Dari arah berlawanan, seorang laki-laki yang sangat Keiza kenali berjalan mengenakan kostum futsal Angkasa Jaya. Tak lupa, laki-laki itu memasang tampang tak pedulinya. Davian selalu begitu sejak saat itu. Memancarkan aura dingin yang mematikan untuk Keiza. Ia yakin Davian menyadari keberadaannya, tapi laki-laki itu tak ingin melihatnya.
Ia memandang punggung laki-laki itu sembari membaca nama yang tercetak di kostum futsalnya. Keiza menatap dengan pandangan terluka.
Davian, dengan nomor punggung 28. Entah Davian sengaja memilih angka tersebut di kostumnya atau ia memilih secara asal. Tapi, Keiza tahu persis bahwa pada hari itu, 28 November, Davian menyatakan perasaannya kepada Keiza.
“Keiza!” Rika memanggil dan Keiza refleks menoleh. Rika adalah sahabatnya sejak kecil. Rumah mereka pun berdekatan. Jadi, hampir tidak ada rahasia di antara mereka.
“Lo ngelihatin apaan, sih?!” Menyadari sesuatu, Rika langsung berkacak pinggang dan melihat Keiza dengan tatapan bosan. “Oh, Davian toh.”
Keiza diam, tak bisa mengelak.
“Gue tahu, kok. Tapi, lo nggak bisa kayak gini terus, Kei! Bosen gue ngelihatnya.”
“Rika, ayo! Kita udah ditunggu sama Miss Daisy di lapangan, latihan cheers! Lo nggak lupa, kan?” Suara cempreng Nabila dari ujung lorong kini menggema.
“Rik, gue mau ke ruang musik dulu, ya.
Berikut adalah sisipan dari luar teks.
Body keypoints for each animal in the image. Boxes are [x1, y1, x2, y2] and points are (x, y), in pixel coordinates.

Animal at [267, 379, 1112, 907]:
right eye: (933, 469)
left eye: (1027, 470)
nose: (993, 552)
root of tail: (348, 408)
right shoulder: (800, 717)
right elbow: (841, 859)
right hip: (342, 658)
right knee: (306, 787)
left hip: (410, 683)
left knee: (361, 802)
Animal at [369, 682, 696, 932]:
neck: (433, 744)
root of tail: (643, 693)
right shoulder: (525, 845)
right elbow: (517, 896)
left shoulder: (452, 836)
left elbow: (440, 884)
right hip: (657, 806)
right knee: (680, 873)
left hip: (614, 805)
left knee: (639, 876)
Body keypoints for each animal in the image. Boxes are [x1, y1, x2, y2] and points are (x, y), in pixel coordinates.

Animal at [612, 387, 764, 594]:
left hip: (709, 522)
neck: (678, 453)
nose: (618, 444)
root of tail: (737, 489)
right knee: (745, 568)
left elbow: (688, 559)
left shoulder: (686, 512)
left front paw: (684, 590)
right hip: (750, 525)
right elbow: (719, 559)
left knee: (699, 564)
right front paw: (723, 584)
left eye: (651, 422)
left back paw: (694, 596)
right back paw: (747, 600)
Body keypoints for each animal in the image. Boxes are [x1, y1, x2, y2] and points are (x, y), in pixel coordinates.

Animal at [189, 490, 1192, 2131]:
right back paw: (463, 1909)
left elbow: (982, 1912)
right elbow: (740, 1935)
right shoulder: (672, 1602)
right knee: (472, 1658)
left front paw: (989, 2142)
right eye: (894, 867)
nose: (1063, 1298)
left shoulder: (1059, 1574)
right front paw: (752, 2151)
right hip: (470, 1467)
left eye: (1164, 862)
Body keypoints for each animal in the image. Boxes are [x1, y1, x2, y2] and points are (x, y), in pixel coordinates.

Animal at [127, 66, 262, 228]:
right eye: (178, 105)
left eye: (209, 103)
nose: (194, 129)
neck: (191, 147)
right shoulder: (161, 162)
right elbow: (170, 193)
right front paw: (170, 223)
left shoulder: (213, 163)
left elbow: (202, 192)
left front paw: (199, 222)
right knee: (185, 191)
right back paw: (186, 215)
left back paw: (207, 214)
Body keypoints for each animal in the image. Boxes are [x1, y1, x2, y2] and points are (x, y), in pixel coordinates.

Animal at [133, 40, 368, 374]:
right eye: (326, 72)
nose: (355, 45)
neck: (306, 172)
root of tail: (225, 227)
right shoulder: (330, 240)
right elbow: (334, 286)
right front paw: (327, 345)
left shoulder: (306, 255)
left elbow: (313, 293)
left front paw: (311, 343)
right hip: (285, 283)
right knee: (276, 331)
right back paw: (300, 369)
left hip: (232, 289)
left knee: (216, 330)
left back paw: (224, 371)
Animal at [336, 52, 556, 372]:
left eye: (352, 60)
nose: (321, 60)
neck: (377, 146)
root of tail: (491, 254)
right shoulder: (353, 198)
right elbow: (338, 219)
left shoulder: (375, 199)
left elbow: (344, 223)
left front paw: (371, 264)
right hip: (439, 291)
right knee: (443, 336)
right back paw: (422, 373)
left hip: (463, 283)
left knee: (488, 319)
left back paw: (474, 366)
Lo mau latihan cheers juga, kan?” Keiza menoleh dan tersenyum ke arah Rika, berusaha mengalihkan perhatian sahabatnya itu.
Sedetik kemudian wajah Rika langsung cerah dan berseri-seri kembali. Ia mengangguk mantap. “Bentar lagi gue ada lomba nih, doain yaaaa!” ujarnya lalu berlari menuju lapangan luar. Rika memang anak yang ceria. Ia termasuk murid populer di sekolah. Temannya banyak, aktif di ekskul cheers, dan termasuk primadona. Dengan wajah blasteran Belanda yang cantik, Rika mampu membuat siapa pun yang melihatnya terpesona.
***
Bau buku lama langsung menyeruak kala Keiza membuka pintu perpustakaan. Dingin ruangannya membuat Keiza ingin memeluk dirinya sendiri. Seperti biasa, ruang perpustakaan terasa sunyi karena semua pengunjung rata-rata sedang membaca ataupun mengerjakan tugas.
Yang pasti, semuanya dalam posisi menunduk.
Pun dengan laki-laki di ujung perpustakaan itu. Walau sedang menunduk, dahinya yang berkerut masih saja kelihatan dari jauh. Kentara sekali jika ia sedang mengerjakan tugas. Buktinya, sekarang ia sedang menulis sesuatu pada kertas di depannya.
Keiza tetap berdiam diri, melihatnya dari jauh. Keningnya yang berkerut ketika mengerjakan tugas sama sekali tak mengganggu Keiza. Malah membuat Keiza tersenyum secara tidak sadar.
Tiba-tiba saja laki-laki itu mendongak. Ia menatap Keiza dengan wajah tak pedulinya, lalu mengalihkan pandangannya lagi pada kertas di mejanya. Seakan tak mengenal sosok Keiza. Keiza mengembuskan napas berat, menundukkan kepala, lalu tersenyum sebisa mungkin untuk menetralkan mood-nya.
Keiza sudah mempersiapkan diri. Ia sudah mengingatkan dirinya berkali-kali bahwa Davian kini mempunyai aura dingin yang mematikan untuknya.